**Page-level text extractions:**
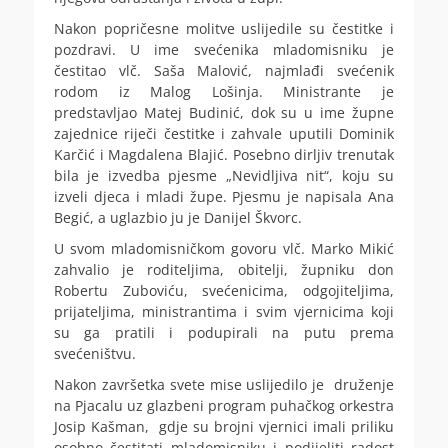
Nakon popričesne molitve uslijedile su čestitke i
pozdravi. U ime svećenika mladomisniku je
čestitao vlč. Saša Malović, najmlađi svećenik
rodom iz Malog Lošinja. Ministrante je
predstavljao Matej Budinić, dok su u ime župne
zajednice riječi čestitke i zahvale uputili Dominik
Karčić i Magdalena Blajić. Posebno dirljiv trenutak
bila je izvedba pjesme „Nevidljiva nit“, koju su
izveli djeca i mladi župe. Pjesmu je napisala Ana
Begić, a uglazbio ju je Danijel Škvorc.
U svom mladomisničkom govoru vlč. Marko Mikić
zahvalio je roditeljima, obitelji, župniku don
Robertu Zuboviću, svećenicima, odgojiteljima,
prijateljima, ministrantima i svim vjernicima koji
su ga pratili i podupirali na putu prema
svećeništvu.
Nakon završetka svete mise uslijedilo je druženje
na Pjacalu uz glazbeni program puhačkog orkestra
Josip Kašman, gdje su brojni vjernici imali priliku
osobno čestitati mladomisniku i podijeliti radost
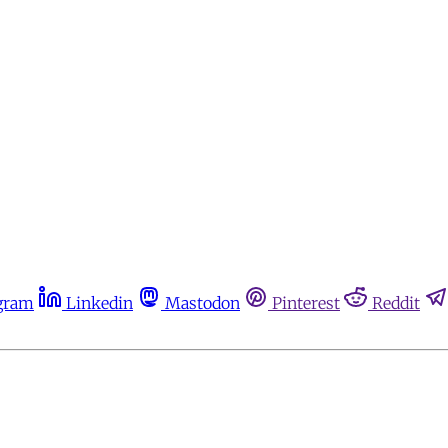
gram
Linkedin
Mastodon
Pinterest
Reddit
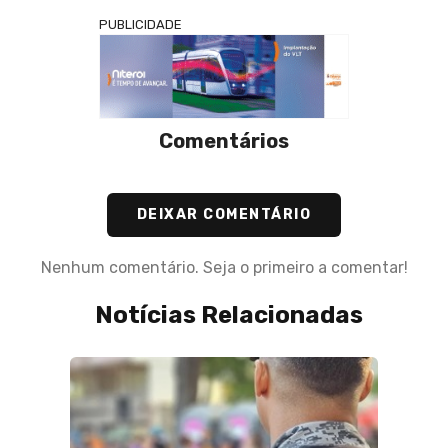
PUBLICIDADE
Comentários
DEIXAR COMENTÁRIO
Nenhum comentário. Seja o primeiro a comentar!
Notícias Relacionadas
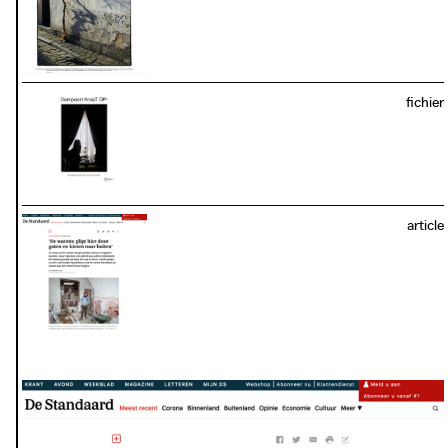
photo: AVS Oost Vlaamse Televisie, Gent 2016
fichier
download / view PDF:
photo: AVS Oost Vlaamse Televisie, Gent 2016
article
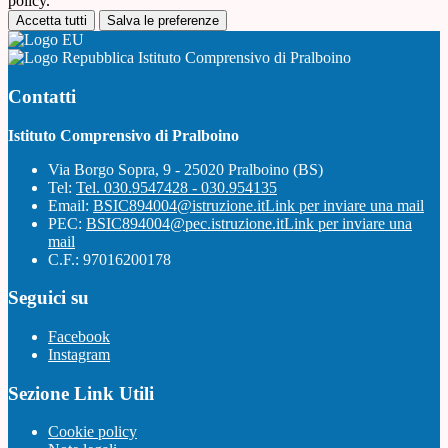
policy.
Accetta tutti
Salva le preferenze
Istituto Comprensivo di Pralboino
Contatti
Istituto Comprensivo di Pralboino
Via Borgo Sopra, 9 - 25020 Pralboino (BS)
Tel:
Tel. 030.9547428 - 030.954135
Email:
BSIC894004@istruzione.it
Link per inviare una mail
PEC:
BSIC894004@pec.istruzione.it
Link per inviare una
mail
C.F.: 97016200178
Seguici su
Facebook
Instagram
Sezione Link Utili
Cookie policy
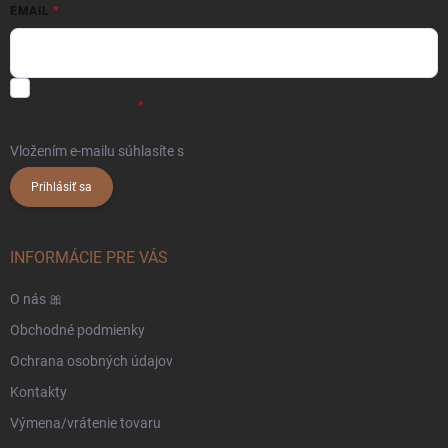
EMAIL
Súhlasím s
obchodnými podmienkami
a
podmienkami ochrany
osobných údajov.
Vložením e-mailu súhlasíte s
podmienkami ochrany osobných údajov
Prihlásiť sa
INFORMÁCIE PRE VÁS
O nás 🎀
Obchodné podmienky
Ochrana osobných údajov
Kontakty
Výmena/vrátenie tovaru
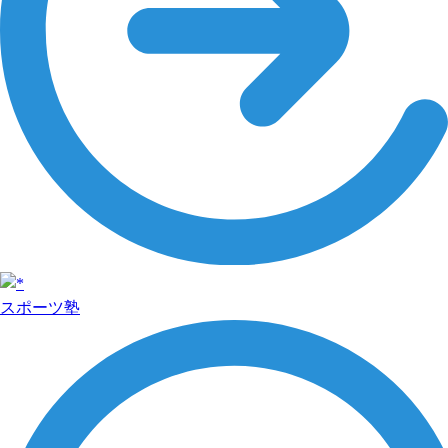
スポーツ塾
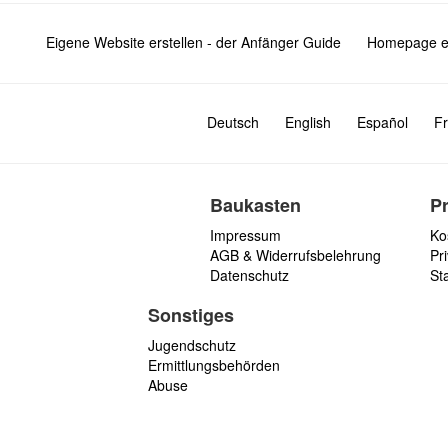
Eigene Website erstellen - der Anfänger Guide
Homepage er
Deutsch
English
Español
Fr
Baukasten
P
Impressum
Ko
AGB & Widerrufsbelehrung
Pri
Datenschutz
St
Sonstiges
Jugendschutz
Ermittlungsbehörden
Abuse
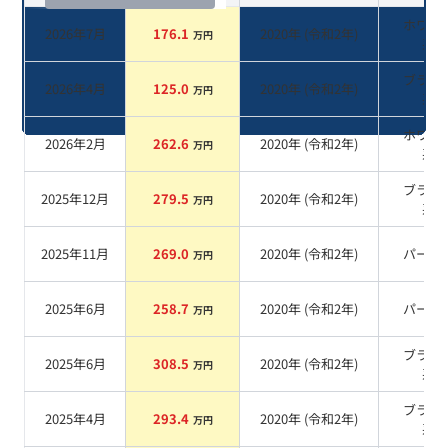
ホワイ
2026年7月
176.1
2020
年 (
令和2年
)
万円
系
ブラッ
2026年4月
125.0
2020
年 (
令和2年
)
万円
系
ホワイ
2026年2月
262.6
2020
年 (
令和2年
)
万円
系
ブラッ
2025年12月
279.5
2020
年 (
令和2年
)
万円
系
2025年11月
269.0
2020
年 (
令和2年
)
パール
万円
2025年6月
258.7
2020
年 (
令和2年
)
パール
万円
ブラッ
2025年6月
308.5
2020
年 (
令和2年
)
万円
系
ブラッ
2025年4月
293.4
2020
年 (
令和2年
)
万円
系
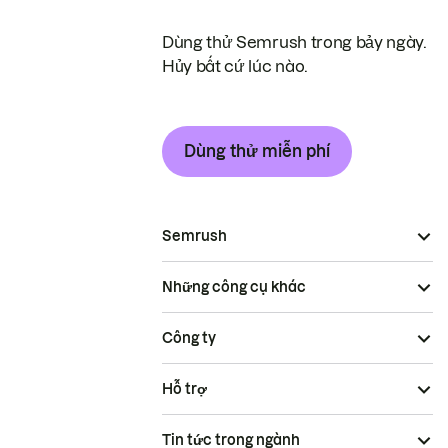
Dùng thử Semrush trong bảy ngày.
Hủy bất cứ lúc nào.
Dùng thử miễn phí
Semrush
Những công cụ khác
Công ty
Hỗ trợ
Tin tức trong ngành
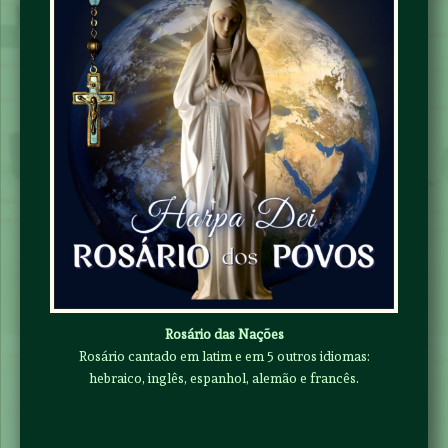
Rosário das Nações
Rosário cantado em latim e em 5 outros idiomas:
hebraico, inglês, espanhol, alemão e francês.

**DIRECTIONS FOR THIS TASK:**
Filter the records above for lines containing the word "ochrany", and copy those lines.

**ANSWER AREA:**
podmienkami ochrany
podmienkami ochrany osobných údajov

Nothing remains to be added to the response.